1983 Kings Mkts. v. Yeatts, 226 Va. 174, 307 S.E.2d 249.

Evidence supports jury’s finding that defendant was negligent in keeping its store open during adverse weather conditions and in failing to keep its premises in reasonably safe condition, i.e., reasonably free of snow and ice. In this case accident occurred on January 16. Evidence indicated that little was done after January 14 to remove icy conditions. Defendant-store’s supply of salt was very limited. Its effort to break up ice with hammers and shovels were too time-consuming and arduous and were abandoned.

1974 Wynne v. Spainhour, 215 Va. 16, 205 S.E.2d 634.

Plaintiff fell on service station pavement on “dark moisture spot” that turned out to be ice. Defendant did all that exercise of reasonable care required to remove snow and ice. Although duty to warn of hidden dangers, no duty, when, as here, remaining ice spots were open and obvious. Negligence not proven.

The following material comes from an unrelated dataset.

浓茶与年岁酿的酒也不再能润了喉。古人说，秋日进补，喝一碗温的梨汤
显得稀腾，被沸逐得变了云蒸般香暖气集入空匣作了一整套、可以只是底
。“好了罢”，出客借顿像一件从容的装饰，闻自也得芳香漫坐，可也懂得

1969 Cannon v. Clarke, 209 Va. 708, 167 S.E.2d 352.

Plaintiff slipped and fell on snow and ice on defendant’s porch. Failure to prove notice or negligence on part of defendant.

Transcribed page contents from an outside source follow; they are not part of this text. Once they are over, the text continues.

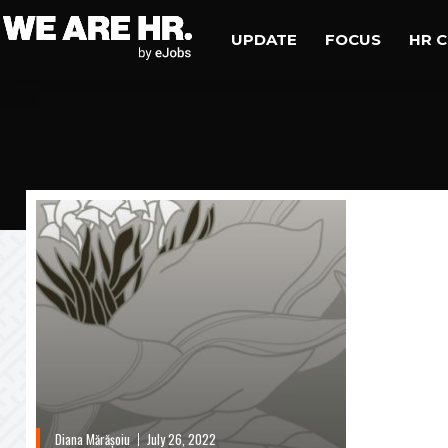
UPDATE
FOCUS
HR 
Diana Mărășoiu
July 26, 2022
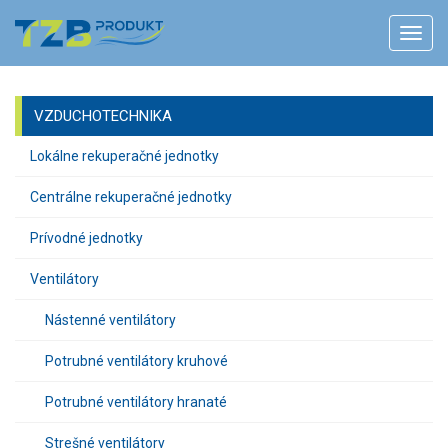
VZDUCHOTECHNIKA
Lokálne rekuperačné jednotky
Centrálne rekuperačné jednotky
Prívodné jednotky
Ventilátory
Nástenné ventilátory
Potrubné ventilátory kruhové
Potrubné ventilátory hranaté
Strešné ventilátory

1966 Langhorne Rd. Apts., Inc. v. Bisson, 207 Va. 474, 150 S.E.2d 540.

Plaintiff slipped and fell on icy sidewalk under control of defendant. Obligations of landlord discussed. Plaintiff did not assume risk because he saw walkway spotted with icy places, nor was he contributorily negligent in failing to walk through snow beside walk.

1964 Shiflett v. Timberlake, Inc., 205 Va. 406, 137 S.E.2d 908.

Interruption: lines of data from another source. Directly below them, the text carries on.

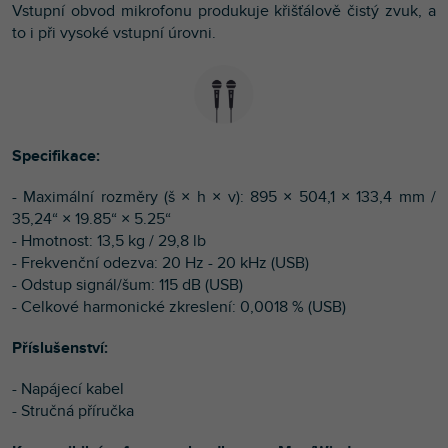
Vstupní obvod mikrofonu produkuje křišťálově čistý zvuk, a
to i při vysoké vstupní úrovni.
Specifikace:
- Maximální rozměry (š × h × v): 895 × 504,1 × 133,4 mm /
35,24“ × 19.85“ × 5.25“
- Hmotnost: 13,5 kg / 29,8 lb
- Frekvenční odezva: 20 Hz - 20 kHz (USB)
- Odstup signál/šum: 115 dB (USB)
- Celkové harmonické zkreslení: 0,0018 % (USB)
Příslušenství:
- Napájecí kabel
- Stručná příručka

Snowy day. Plaintiff fell inside defendant’s store. Defendant did not mop up water. Dispute as to presence of mat. Jury issue.

1960 Johnson v. J.S. Bell & Co., 202 Va. 274, 117 S.E.2d 85.

Local ordinances requiring abutting property owners or occupants to remove snow and ice from sidewalk within specified time does not render such owner or occupant liable to third person injured on sidewalk. Owner or occupier owes no duty to keep sidewalks free of ice and snow from natural causes. This duty is primarily that of municipality. Such ordinances are enacted for benefit of city and not for protection of third persons.

1949 Hill v. City of Richmond, 189 Va. 576, 53 S.E.2d 810.

Plaintiff fell at night over slight depression in sidewalk with which he was familiar, but he claimed that it was hidden by snow and ice. Court held that he should have remembered where depression was and taken precautions. Several cases cited.

1948 Walker v. Memorial Hosp., 187 Va. 5, 45 S.E.2d 898.

There is no obligation to remove snow and ice nor to warn of its presence until such time as precipitation has stopped. Every pedestrian who ventures out in inclement weather with precipitation on ground is risking chance of fall.

1943 Brann v. F.W. Woolworth, 181 Va. 213, 24 S.E.2d 424.

Plaintiff slipped and fell on ice on sidewalk in front of defendant’s premises. Ice was formed from water which defendant’s employee had used to wash front window. Court sustained finding of negligence on part of defendant.